NTC-KWS: Noise-aware CTC for Robust Keyword Spotting
Yu Xi, Haoyu Li, Hao Li, Jiaqi Guo, Xu Li, Wen Ding, Kai Yu
TL;DR
This work addresses the vulnerability of CTC-based keyword spotting to noise on resource-limited devices. It introduces NTC-KWS, a noise-aware CTC framework that jointly trains and decodes with two WFST-based wildcard arcs (self-loop and bypass) to model insertion and masking errors, expanding the search space via a new decoding graph G_ntc. Empirical results on Hey Snips show that NTC-KWS outperforms state-of-the-art end-to-end baselines and standard CTC-KWS across varying acoustic conditions, with particularly large gains at extreme low SNRs (-5 dB and 0 dB).

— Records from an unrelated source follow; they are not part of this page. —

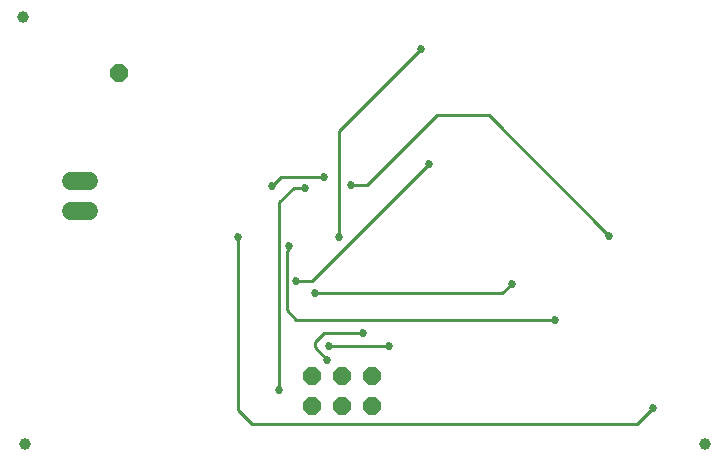
<source format=gbl>
G04 EAGLE Gerber RS-274X export*
G75*
%MOMM*%
%FSLAX34Y34*%
%LPD*%
%INBottom Copper*%
%IPPOS*%
%AMOC8*
5,1,8,0,0,1.08239X$1,22.5*%
G01*
%ADD10P,1.649562X8X202.500000*%
%ADD11C,1.524000*%
%ADD12P,1.649562X8X22.500000*%
%ADD13C,1.000000*%
%ADD14C,0.685800*%
%ADD15C,0.254000*%


D10*
X308102Y46482D03*
X308102Y71882D03*
X282702Y46482D03*
X282702Y71882D03*
X257302Y46482D03*
X257302Y71882D03*
D11*
X67818Y211328D02*
X52578Y211328D01*
X52578Y236728D02*
X67818Y236728D01*
D12*
X93726Y328168D03*
D13*
X12446Y375666D03*
X13716Y13970D03*
X589280Y13970D03*
D14*
X349504Y348488D03*
D15*
X279908Y278892D01*
X279908Y189992D01*
X280162Y189738D01*
D14*
X280162Y189738D03*
X223266Y232918D03*
D15*
X230378Y240030D01*
X267208Y240030D01*
D14*
X267208Y240030D03*
X290322Y233172D03*
D15*
X303276Y233172D01*
X362712Y292608D01*
X406654Y292608D01*
X508762Y190500D01*
D14*
X508762Y190500D03*
X194056Y189484D03*
D15*
X194056Y42926D01*
X205740Y31242D01*
X532384Y31242D01*
X545592Y44450D01*
D14*
X545592Y44450D03*
X462280Y119380D03*
D15*
X243586Y119380D01*
X235712Y127254D02*
X235712Y177546D01*
X237236Y179070D01*
X237236Y181610D01*
D14*
X237236Y181610D03*
D15*
X235712Y127254D02*
X243586Y119380D01*
D14*
X243586Y152400D03*
D15*
X256794Y152400D01*
X355600Y251206D01*
D14*
X355600Y251206D03*
X259334Y141732D03*
D15*
X418084Y141732D01*
X426212Y149860D01*
D14*
X426212Y149860D03*
X270002Y85344D03*
D15*
X259334Y96012D01*
X259334Y100584D01*
X266954Y108204D01*
D14*
X300482Y108204D03*
D15*
X266954Y108204D01*
D14*
X229362Y59944D03*
D15*
X229362Y218948D01*
X241554Y231140D02*
X250952Y231140D01*
D14*
X250952Y231140D03*
D15*
X241554Y231140D02*
X229362Y218948D01*
D14*
X271018Y97028D03*
D15*
X321818Y97028D01*
X322072Y96774D01*
D14*
X322072Y96774D03*
M02*

</source>
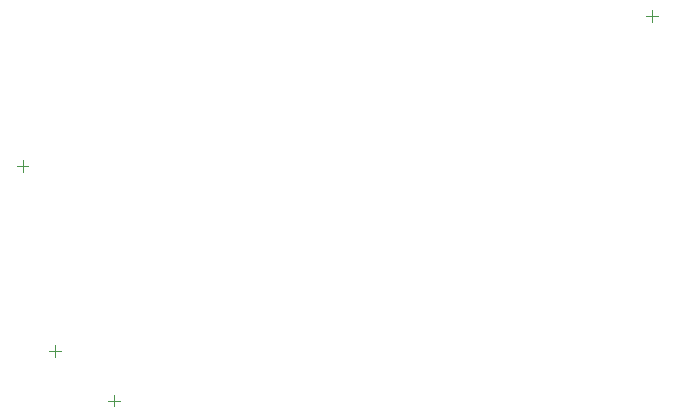
<source format=gbr>
%TF.GenerationSoftware,Altium Limited,Altium Designer,24.7.2 (38)*%
G04 Layer_Color=8388736*
%FSLAX43Y43*%
%MOMM*%
%TF.SameCoordinates,3DDE4B3C-03A5-4BC3-9972-2EF5A5DF1AA7*%
%TF.FilePolarity,Positive*%
%TF.FileFunction,Other,Bottom_Component_Center*%
%TF.Part,Single*%
G01*
G75*
%TA.AperFunction,NonConductor*%
%ADD106C,0.100*%
D106*
X29950Y197050D02*
X30950D01*
X30450Y196550D02*
Y197550D01*
X83775Y209275D02*
Y210275D01*
X83275Y209775D02*
X84275D01*
X33190Y180890D02*
Y181890D01*
X32690Y181390D02*
X33690D01*
X37723Y177200D02*
X38723D01*
X38223Y176700D02*
Y177700D01*
%TF.MD5,28c63f3cc44ab5d3589de8d58948040d*%
M02*

</source>
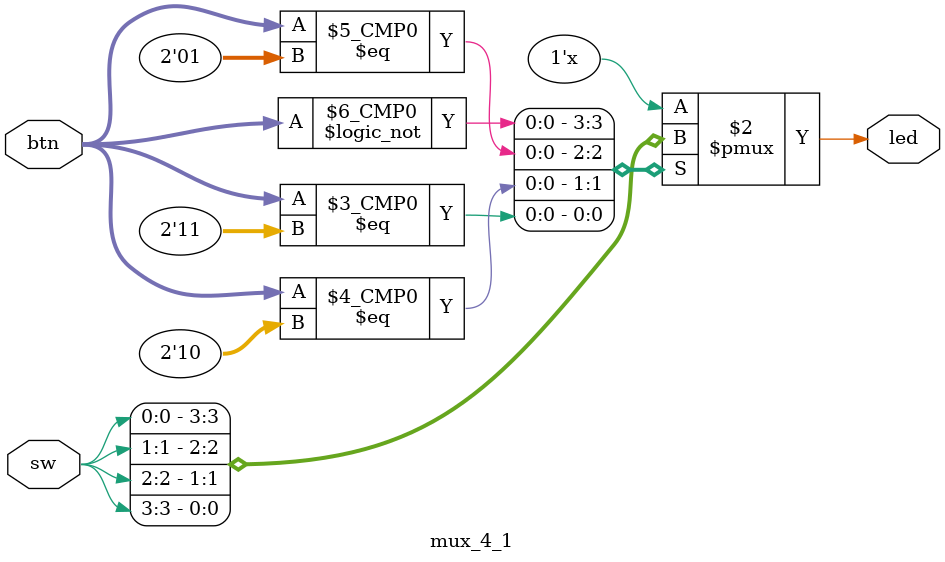
<source format=v>
`timescale 1ns / 1ps

module mux_4_1(
    // input [1:0] I0,
    // input [1:0] I1,
    // input [1:0] I2,
    // input [1:0] I3,
    // input [1:0] sel,
    // output [1:0] Y
    input [3:0] sw,
    input [1:0] btn,
    output led
);


reg led_var;

//assign led = (btn == 2'd0) ? sw[0] : (
//                        (btn == 2'd1) ? sw[1] : (
//                            (btn == 2'd2) ? sw[2] : sw[3]
//                            )
//                         );
                         
//always @ (sel, I0, I1, I2, I3)
//begin
//if (sel == 2'd0)
//    Y = I0;
//else if (sel == 2'd1)
//    Y = I1;
//else if (sel == 2'd3)
//    Y = I2;
//else
//    Y = I3;
//end

always @ (btn, sw[0], sw[1], sw[2], sw[3])
begin
case (btn)
    2'd0:
        led = sw[0];
    2'd1:
        led = sw[1];
    2'd2:
        led = sw[2];
    2'd3:
        led = sw[3];
    default
        led = 2'd0;
endcase
end



endmodule

</source>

The approach achieves 4.9% absolute improvement in average recall over CTC-KWS and demonstrates robust performance in noisy environments, underscoring its practical potential for robust wake-word detection.
Abstract
In recent years, there has been a growing interest in designing small-footprint yet effective Connectionist Temporal Classification based keyword spotting (CTC-KWS) systems. They are typically deployed on low-resource computing platforms, where limitations on model size and computational capacity create bottlenecks under complicated acoustic scenarios. Such constraints often result in overfitting and confusion between keywords and background noise, leading to high false alarms. To address these issues, we propose a noise-aware CTC-based KWS (NTC-KWS) framework designed to enhance model robustness in noisy environments, particularly under extremely low signal-to-noise ratios. Our approach introduces two additional noise-modeling wildcard arcs into the training and decoding processes based on weighted finite state transducer (WFST) graphs: self-loop arcs to address noise insertion errors and bypass arcs to handle masking and interference caused by excessive noise. Experiments on clean and noisy Hey Snips show that NTC-KWS outperforms state-of-the-art (SOTA) end-to-end systems and CTC-KWS baselines across various acoustic conditions, with particularly strong performance in low SNR scenarios.